Essa “mentira” é, na verdade, um ato de criação: escolhemos quais memórias valorizar, quais detalhes destacar e quais emoções preservar. Assim, nossa identidade não é fixa, mas uma narrativa em constante evolução, moldada pelas histórias que decidimos contar — e acreditar.
Neste processo, o esquecimento, que é frequentemente associado à decrepitude, é, na verdade, essencial para nossa saúde mental. Já pensou se lembrássemos de tudo o que vivemos, nos mínimos detalhes, a todo instante? Certamente enlouqueceríamos. Além disso, a memória não apenas seleciona o que queremos lembrar, mas também passa por processos naturais, como o sono. Quando estamos cansados, fechamos os olhos e, antes de adormecer, um turbilhão de lembranças desconexas pode surgir. Depois, conforme relaxamos, nossa mente reorganiza essas memórias, descartando algumas e ajustando outras. É assim que o sono nos ajuda a reconstruir nossa história — e, às vezes, até a torná-la um pouco melhor do que realmente foi.
E é justamente essa capacidade de reinventar nossas memórias que nos torna grandes contadores de histórias. Afinal, se todos tivéssemos a mesma percepção das experiências vividas, seria um verdadeiro desastre. George Orwell nos mostrou isso muito bem em seus livros, especialmente em 1984, escrito em 1948. Desde então, a obra nos alerta para os perigos de uma narrativa única imposta por um regime totalitário, onde a manipulação da história e da linguagem se tornam ferramentas de controle e opressão. 1984 nos lembra que a liberdade de expressão e o direito de contar nossa própria história são fundamentais para uma sociedade democrática e criativa. Cada pessoa, com sua vivência única, contribui para um mosaico de narrativas. A diversidade de experiências e perspectivas é o que mantém a vitalidade e a pluralidade da nossa cultura.
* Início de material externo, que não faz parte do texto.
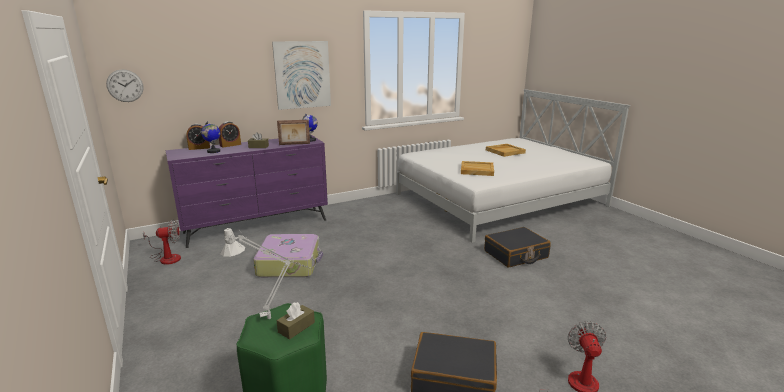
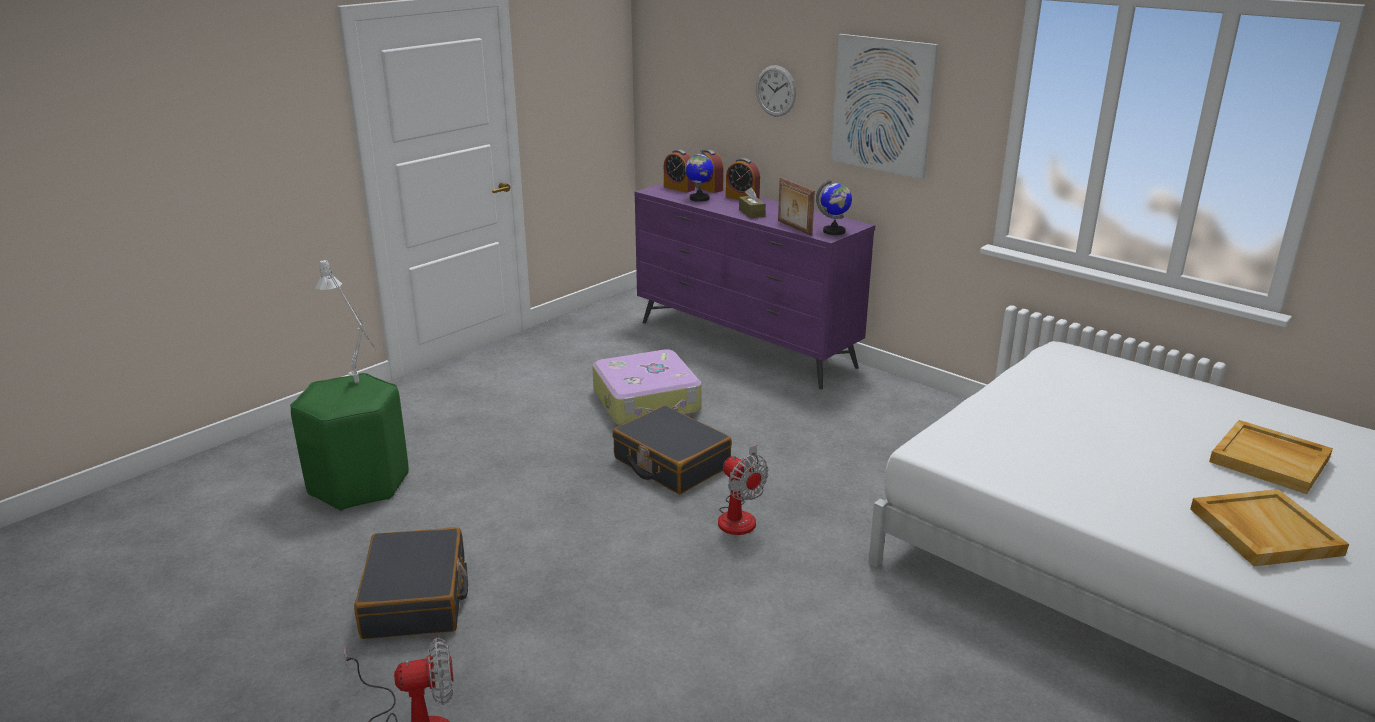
camera: 70 degrees right, 5 degrees up
(125, 85) = (658, 74): wall clock -> wall clock (775, 91)
(166, 257) = (609, 321): fan -> fan (740, 515)
(185, 152) = (679, 188): none -> alarm clock
(296, 327) = (343, 401): brown tissue box -> none
(476, 170) = (1024, 436): beige tray -> beige tray (1263, 531)
(516, 255) = (857, 632): black suitcase -> black suitcase (671, 463)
Uns são mais contadores de histórias do que outros, chegando aos religiosos, que se autointitulam intérpretes do passado e tutores do futuro; não tenho interesse por isso — talvez porque não me interesse por um futuro que não consigo enxergar e eu seja mentiroso o suficiente para inventar outro, assim como eu faço com o passado.
Com essa capacidade, escritores e artistas têm o privilégio de viver vários personagens, absorvendo o melhor de cada um. Porém, há quem diga, como o escritor Oscar Wilde, que “a vida imita a arte muito mais do que a arte imita a vida”, sugerindo que as criações artísticas têm o poder de transformar a realidade ao inspirar novas formas de pensar e agir.
E assim seguimos, tecendo histórias e reinventando o passado, porque, no fim, somos todos grandes mentirosos — ou, se preferirmos, apenas contadores de histórias.